Soy de la ciudá…

Ser de la ciudá, y no de la provincia, provee a ciertas personas algo más que estatus. La pregunta es: ¿qué significa ese algo más?

El próximo 13 de mayo, la ciudad de Quetzaltenango cumplirá 489 años de haber sido fundada. El 4 de agosto del presente año, la ciudad de Santo Domingo de Cobán arribará a sus 470 años. La ciudad de San Marcos tiene tal categoría desde 1892. Y así podría enumerar una a una las ciudades que existen en la república de Guatemala. Unas más antiguas que otras, pero ciudades como tales. Traigo a colación esta remembranza histórica porque, en el atávico centralismo y en la tendencia a la exclusión que nos caracteriza a los guatemaltecos, ser de la capital o vivir en ella implica ser de la ciudá, y no de la provincia.

Recientemente dialogué con un capitalino que me decía ampuloso: «Mire, usté. No hay como ser de la ciudá. Allá están los Mac, los mol [sic], los súper y la Zona Viva. Ustedes en la provincia están jodidos».

Honestamente, yo habría aceptado semejante ¿argumento? si esta persona me hubiera dicho: «Allá está el Centro Cultural Miguel Ángel Asturias y puede asistir fácilmente a un concierto de la Orquesta Sinfónica Nacional, disfrutar de una presentación del Ballet Guatemala o visitar el museo Miraflores».

Intenté hacérselo ver, pero le vino guango. El hombre aquel estaba mentalizado como habitante de un submundo de cemento que a ojos vistas no corresponde a la otrora Tacita de Plata, sino simplemente a la ciudá: frío, despersonalizado y sin horizonte.

La palabra provincia fue utilizada en la antigua Roma. Su etimología es latina y se forma a partir de las voces pro (por) y vincia (victoria). Durante su expansión, Roma designaba así a los territorios conquistados fuera de la península itálica. Después de la Revolución francesa, el término provincia ya no se usó en Francia, y en América Latina se denominó provincias a los territorios circunscritos que constituían países como México, Brasil y Venezuela. Cuando se crearon los Estados federados, el término provincia pasó a significar territorio dentro del país, a excepción del delimitado para su capital, y su uso se circunscribió a México. Pero en Guatemala la palabra provincia pasó a tener una connotación de atraso y el término ciudad fue sinónimo de progreso.
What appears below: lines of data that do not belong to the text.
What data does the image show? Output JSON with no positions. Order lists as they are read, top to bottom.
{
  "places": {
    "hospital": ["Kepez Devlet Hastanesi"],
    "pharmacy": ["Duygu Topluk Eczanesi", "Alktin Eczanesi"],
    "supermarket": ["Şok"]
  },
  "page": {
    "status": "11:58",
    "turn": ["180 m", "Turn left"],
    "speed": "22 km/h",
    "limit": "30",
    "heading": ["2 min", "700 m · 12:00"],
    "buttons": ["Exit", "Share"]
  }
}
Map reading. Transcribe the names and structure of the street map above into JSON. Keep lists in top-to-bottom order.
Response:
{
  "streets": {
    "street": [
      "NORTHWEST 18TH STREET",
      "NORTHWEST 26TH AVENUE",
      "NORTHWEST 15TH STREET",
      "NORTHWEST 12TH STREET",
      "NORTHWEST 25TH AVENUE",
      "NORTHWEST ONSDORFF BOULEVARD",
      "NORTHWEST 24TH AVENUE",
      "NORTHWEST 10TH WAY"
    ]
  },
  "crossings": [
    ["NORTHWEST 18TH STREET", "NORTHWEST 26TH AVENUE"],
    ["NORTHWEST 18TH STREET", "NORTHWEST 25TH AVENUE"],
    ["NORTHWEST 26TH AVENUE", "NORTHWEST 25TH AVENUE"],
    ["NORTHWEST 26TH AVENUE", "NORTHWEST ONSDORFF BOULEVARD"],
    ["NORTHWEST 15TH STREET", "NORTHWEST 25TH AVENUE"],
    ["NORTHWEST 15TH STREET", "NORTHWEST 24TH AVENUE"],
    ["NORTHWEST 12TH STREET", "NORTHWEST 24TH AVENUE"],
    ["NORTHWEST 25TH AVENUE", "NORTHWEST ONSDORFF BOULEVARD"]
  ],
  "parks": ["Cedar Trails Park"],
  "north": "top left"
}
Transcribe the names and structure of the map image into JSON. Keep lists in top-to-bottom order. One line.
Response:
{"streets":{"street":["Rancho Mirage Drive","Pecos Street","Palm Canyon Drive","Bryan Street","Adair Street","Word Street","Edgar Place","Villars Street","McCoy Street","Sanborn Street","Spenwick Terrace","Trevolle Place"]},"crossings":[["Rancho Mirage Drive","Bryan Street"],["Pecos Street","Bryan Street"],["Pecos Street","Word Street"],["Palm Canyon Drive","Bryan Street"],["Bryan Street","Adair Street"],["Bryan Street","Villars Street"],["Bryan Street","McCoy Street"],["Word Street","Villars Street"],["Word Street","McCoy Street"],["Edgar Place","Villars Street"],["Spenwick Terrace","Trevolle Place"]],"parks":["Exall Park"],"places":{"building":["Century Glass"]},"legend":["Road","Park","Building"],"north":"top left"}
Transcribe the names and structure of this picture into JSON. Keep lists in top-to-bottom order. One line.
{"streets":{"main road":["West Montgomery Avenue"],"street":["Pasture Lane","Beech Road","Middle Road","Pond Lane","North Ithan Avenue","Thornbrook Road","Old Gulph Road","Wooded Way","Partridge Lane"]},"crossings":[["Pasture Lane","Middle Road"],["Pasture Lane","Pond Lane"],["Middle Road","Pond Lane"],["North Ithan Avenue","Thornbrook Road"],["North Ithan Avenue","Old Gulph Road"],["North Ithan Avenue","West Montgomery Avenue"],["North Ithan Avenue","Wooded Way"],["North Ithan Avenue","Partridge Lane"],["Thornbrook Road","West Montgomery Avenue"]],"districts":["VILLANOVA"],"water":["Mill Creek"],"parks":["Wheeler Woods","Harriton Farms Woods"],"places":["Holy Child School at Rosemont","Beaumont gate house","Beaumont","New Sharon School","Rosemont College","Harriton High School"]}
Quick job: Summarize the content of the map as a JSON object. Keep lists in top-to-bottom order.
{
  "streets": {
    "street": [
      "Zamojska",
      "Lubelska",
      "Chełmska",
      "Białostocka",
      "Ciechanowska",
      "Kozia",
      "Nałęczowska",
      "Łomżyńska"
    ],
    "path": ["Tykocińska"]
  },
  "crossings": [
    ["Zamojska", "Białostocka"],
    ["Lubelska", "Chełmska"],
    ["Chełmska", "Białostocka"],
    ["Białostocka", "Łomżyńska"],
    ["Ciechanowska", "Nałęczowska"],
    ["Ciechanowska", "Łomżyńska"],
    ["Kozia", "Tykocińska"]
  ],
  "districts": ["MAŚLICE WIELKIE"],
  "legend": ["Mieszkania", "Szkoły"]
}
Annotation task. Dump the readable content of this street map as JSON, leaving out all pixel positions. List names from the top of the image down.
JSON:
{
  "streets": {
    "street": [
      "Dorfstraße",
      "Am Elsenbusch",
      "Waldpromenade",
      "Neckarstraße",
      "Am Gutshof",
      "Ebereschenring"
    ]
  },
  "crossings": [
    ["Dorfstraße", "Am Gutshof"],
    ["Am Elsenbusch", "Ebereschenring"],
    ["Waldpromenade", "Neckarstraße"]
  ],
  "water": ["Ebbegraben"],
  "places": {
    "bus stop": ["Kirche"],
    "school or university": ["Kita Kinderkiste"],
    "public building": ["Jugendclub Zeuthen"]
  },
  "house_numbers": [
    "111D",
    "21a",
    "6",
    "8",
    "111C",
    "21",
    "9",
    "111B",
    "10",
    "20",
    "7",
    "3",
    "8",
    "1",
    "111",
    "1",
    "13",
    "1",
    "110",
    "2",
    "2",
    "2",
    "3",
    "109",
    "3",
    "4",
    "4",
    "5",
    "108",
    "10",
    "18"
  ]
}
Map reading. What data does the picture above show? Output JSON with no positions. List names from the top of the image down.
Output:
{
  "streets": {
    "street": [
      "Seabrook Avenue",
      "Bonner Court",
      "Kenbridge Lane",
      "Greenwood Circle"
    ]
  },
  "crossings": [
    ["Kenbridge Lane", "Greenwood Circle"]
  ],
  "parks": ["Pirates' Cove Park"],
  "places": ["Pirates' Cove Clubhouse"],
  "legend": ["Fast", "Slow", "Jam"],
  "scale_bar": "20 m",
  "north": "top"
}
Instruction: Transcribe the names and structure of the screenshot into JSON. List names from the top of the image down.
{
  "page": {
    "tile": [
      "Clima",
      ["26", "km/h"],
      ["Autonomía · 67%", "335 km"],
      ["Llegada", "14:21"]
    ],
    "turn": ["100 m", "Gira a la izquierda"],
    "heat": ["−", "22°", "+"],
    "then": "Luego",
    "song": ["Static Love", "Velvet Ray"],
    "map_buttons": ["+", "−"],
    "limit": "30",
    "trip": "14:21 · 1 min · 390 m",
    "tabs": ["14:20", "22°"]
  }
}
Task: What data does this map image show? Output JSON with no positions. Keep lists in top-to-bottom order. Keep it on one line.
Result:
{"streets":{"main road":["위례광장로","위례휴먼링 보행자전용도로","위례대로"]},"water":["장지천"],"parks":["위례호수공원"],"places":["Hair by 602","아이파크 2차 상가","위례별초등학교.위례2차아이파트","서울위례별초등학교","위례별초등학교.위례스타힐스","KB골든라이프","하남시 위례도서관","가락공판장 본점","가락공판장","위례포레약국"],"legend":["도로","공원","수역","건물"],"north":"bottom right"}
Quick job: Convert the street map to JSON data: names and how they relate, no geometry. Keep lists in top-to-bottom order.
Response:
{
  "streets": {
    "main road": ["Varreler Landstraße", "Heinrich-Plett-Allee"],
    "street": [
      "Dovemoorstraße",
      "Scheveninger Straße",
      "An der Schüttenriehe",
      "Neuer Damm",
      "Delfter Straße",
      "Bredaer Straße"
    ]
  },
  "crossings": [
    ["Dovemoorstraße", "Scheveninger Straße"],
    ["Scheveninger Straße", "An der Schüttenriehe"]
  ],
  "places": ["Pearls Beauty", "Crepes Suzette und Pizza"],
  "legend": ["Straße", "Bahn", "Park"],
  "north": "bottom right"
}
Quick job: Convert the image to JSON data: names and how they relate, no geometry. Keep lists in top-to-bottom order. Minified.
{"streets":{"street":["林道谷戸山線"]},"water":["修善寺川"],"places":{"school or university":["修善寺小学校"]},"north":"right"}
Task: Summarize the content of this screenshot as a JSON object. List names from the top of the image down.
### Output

Volviendo al capitalino que me ilustraba las ventajas de vivir en la ciudá, yo le expuse que la palabra no se pronunciaba ciudá, sino ciudad. No pareció interesarle. Me seguía hablando de los Mac, los mol, los súper y la Zona Viva, y decidí entonces darle otro giro a la plática. Él aprovechó el vuelco para darme su tarjeta de presentación (con tres faltas de ortografía) y ponerse a las órdenes «en lo que quisiera». Su dirección no era clara: correspondía a un cinturón de miseria.

Comprendí (no sin tristeza) que aquella parafernalia verbal no era más que un mecanismo de defensa para ocultar su realidad y sus frustraciones y también para borrar su identidad. Debo aclarar que la angustia no me vino de la situación del hombre aquel, a quien como persona debí haber acogido mejor. La inquietud me sobrevino al darme cuenta de que hasta alguien que vive en un cinturón de miseria puede ser excluyente tan solo por vivir en la gran ciudá.

Cuando agotó su repertorio y se quedó en silencio, yo le conté de mi infancia: de mis aventuras en los potreros de la finca Santa Margarita (cercana a la escuela donde estudié la primaria), de la presa de Chichochoc (que hoy es uno de los atractivos de un centro comercial), de los llanos de Petet (donde cortábamos moras y frambuesas), de nuestros guayabales particulares (porque cada quien que llegaba a corretear en potrero ajeno tenía el suyo), de la forma como aprendí a nadar bajo el puente Chiu antes de que vertieran en el río Cahabón los desagües de la ciudá y de la felicidad que envolvió mi niñez aunque no tenía ni televisión ni bicicleta, felicidad que me proveyó el haber crecido en contacto con la naturaleza.

La desolación que a ojos vistas expresaba en su rostro desde que empezó nuestra plática se hizo más profunda. Se despidió no sin antes compartirme que cuando era niño había vivido en Salamá y que él también alguna vez había sido feliz a la vera de los ríos de su pueblo. La suya, su niñez, fue truncada cuando fue llevado a vivir a un barranco de la ciudá.

En otra ocasión me llamó telefónicamente un amigo de infancia. Él vive en la ciudad capital de Guatemala. Hablamos, entre otras cosas, de nuestra identidad verapacense, pero al despedirse me dijo: «No se te olvide darme una llamadita cuando vengás a la ciudá».